Total Shots On Target Difference TableNote that the range and standard deviation of our difference to the actual league table has dropped moderately, suggesting that this table provides the closest indication of league table performance so far. Interestingly, on average, teams below 7th place all concede more shots on target than they have made. Again there are outliers: Newcastle stubbornly insist on taking 8th place throughout these tables, despite their league table position of 15th. The missing ingredient to make the leap to the actual league table is of course the goals scored and conceded themselves. So this table suggests that the teams who are better off in the actual league table have:

  1. Created more high quality shots
  2. Been more clinical at converting their shots
  3. Stifled the opposition attack into having worse shots
  4. Relied on good goalkeeping to save shots on target

For example, Manchester City and Manchester United have both had 68 big chances this season. United have scored 30, whilst City have scored 25. This shows United’s slight edge over City so far this season in terms of clinicism.

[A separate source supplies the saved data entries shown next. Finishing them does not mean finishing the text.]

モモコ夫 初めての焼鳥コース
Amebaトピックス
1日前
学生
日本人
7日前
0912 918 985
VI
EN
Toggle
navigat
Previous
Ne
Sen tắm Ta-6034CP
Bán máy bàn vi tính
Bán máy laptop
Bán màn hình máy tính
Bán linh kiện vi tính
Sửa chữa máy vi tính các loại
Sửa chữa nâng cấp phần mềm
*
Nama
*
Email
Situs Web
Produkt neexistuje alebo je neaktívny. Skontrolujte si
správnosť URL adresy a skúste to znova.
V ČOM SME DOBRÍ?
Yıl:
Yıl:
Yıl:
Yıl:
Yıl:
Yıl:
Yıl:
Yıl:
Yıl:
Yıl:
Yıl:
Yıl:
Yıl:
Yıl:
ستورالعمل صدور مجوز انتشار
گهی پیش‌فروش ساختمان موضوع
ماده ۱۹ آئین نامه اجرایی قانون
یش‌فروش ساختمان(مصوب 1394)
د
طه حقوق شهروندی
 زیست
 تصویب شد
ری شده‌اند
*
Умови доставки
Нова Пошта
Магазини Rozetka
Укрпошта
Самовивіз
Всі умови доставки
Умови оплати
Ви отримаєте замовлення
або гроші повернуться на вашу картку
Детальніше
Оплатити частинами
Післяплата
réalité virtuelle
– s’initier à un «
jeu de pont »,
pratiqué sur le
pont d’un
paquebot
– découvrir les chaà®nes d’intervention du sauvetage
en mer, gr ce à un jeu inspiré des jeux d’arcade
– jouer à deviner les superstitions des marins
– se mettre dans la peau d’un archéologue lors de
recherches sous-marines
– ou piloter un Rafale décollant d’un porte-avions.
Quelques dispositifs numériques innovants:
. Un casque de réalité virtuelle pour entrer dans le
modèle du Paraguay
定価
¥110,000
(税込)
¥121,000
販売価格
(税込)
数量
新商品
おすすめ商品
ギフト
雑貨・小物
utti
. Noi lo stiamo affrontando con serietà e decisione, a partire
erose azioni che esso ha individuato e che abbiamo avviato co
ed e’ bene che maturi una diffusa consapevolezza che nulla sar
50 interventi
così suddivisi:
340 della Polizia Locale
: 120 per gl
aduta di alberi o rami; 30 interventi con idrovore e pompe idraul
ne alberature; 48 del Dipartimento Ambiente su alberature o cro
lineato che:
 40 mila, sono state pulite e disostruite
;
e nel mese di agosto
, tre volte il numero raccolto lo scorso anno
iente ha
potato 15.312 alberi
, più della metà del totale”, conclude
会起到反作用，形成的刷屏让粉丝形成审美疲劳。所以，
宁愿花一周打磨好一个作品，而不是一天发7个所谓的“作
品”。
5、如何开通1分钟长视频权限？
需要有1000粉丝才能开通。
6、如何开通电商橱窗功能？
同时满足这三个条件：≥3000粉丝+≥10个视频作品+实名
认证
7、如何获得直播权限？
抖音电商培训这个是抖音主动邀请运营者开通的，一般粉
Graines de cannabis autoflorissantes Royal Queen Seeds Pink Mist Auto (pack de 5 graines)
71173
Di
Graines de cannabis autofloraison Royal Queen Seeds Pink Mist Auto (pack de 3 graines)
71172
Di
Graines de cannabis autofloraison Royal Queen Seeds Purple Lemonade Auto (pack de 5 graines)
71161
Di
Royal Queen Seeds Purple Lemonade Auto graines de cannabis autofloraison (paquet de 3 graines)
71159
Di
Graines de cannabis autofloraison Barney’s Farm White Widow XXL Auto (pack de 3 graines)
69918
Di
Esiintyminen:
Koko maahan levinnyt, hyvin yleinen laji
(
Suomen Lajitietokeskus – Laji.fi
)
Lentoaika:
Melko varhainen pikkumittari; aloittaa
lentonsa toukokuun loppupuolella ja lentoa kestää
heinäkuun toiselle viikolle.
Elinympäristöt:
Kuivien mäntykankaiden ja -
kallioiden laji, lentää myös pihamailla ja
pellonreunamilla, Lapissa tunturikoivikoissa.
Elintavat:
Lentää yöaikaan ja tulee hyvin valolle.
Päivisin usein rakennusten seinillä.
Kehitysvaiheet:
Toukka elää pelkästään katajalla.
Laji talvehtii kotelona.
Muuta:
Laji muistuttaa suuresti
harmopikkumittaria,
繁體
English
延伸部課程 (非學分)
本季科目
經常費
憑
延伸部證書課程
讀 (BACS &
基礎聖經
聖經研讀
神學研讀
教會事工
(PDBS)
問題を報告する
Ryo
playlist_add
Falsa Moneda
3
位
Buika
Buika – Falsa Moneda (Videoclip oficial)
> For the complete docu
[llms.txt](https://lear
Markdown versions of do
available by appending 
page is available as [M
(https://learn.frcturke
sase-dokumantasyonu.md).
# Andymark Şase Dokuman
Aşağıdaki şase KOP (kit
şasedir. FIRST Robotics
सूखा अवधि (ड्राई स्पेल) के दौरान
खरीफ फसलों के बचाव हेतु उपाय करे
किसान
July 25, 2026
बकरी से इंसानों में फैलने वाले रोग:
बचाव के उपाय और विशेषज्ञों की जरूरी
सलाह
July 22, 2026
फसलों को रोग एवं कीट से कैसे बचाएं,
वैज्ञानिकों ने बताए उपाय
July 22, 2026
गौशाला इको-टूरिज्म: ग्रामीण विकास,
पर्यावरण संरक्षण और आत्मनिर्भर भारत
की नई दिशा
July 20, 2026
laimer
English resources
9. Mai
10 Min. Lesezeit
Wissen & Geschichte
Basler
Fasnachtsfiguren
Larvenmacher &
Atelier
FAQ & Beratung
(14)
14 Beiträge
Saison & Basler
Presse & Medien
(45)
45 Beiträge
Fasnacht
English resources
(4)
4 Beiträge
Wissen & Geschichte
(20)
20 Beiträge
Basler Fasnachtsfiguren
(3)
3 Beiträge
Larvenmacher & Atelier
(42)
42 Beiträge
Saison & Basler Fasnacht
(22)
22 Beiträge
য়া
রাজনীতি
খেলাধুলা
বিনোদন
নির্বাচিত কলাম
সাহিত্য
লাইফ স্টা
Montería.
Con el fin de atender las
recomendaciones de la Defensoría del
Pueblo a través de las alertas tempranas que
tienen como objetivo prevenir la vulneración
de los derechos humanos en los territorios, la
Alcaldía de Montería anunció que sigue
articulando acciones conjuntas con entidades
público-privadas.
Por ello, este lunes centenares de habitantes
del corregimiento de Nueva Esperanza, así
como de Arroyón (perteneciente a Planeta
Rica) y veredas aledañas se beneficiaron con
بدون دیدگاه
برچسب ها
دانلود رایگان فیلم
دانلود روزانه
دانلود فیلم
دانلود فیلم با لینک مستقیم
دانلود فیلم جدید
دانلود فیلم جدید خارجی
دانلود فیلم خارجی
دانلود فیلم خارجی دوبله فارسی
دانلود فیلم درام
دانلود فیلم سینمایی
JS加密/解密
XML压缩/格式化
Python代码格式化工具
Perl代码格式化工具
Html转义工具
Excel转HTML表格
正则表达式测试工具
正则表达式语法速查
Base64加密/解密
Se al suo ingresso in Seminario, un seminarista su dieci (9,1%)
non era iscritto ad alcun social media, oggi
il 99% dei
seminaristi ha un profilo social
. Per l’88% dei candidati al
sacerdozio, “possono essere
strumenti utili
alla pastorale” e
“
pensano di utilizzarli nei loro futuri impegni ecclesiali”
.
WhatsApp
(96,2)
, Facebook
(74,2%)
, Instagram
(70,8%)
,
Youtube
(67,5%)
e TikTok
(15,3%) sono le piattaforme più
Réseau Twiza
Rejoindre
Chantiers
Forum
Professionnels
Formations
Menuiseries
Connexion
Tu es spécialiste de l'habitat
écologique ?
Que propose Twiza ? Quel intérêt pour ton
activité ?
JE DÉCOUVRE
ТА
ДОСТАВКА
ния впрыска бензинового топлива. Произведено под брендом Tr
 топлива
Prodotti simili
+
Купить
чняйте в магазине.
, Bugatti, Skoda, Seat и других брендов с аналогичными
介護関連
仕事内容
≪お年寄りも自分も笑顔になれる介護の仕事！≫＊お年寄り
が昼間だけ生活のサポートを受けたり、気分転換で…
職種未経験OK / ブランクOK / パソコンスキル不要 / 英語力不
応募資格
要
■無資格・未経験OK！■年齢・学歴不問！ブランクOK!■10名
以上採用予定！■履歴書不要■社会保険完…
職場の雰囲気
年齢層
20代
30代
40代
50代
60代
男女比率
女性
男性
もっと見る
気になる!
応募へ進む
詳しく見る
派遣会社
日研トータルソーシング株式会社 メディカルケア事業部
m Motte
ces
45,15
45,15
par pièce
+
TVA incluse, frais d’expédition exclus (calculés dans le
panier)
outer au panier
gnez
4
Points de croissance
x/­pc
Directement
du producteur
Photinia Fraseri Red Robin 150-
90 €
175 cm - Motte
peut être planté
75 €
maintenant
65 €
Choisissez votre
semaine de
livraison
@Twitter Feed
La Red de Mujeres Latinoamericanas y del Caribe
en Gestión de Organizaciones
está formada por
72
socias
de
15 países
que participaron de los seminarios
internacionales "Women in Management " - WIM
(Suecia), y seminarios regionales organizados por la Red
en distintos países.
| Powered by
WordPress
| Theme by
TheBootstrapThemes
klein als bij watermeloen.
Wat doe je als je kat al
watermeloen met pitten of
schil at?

When it comes to big chances conceded, the opposition have converted 10 big chances against United compared to 9 against City. So the overall goal difference just from big chances is +4 in United’s favour, a small number which nonetheless remains significant after 21 games.

Goal Difference Table

The last table in the post considers goal difference:

GD Table

From the goal difference table we see the impact of the 8-0 loss to Aston Villa’s position. Otherwise the table broadly tells the story of the league table itself which in itself is quite unsurprising, give or take the odd shuffle here and there.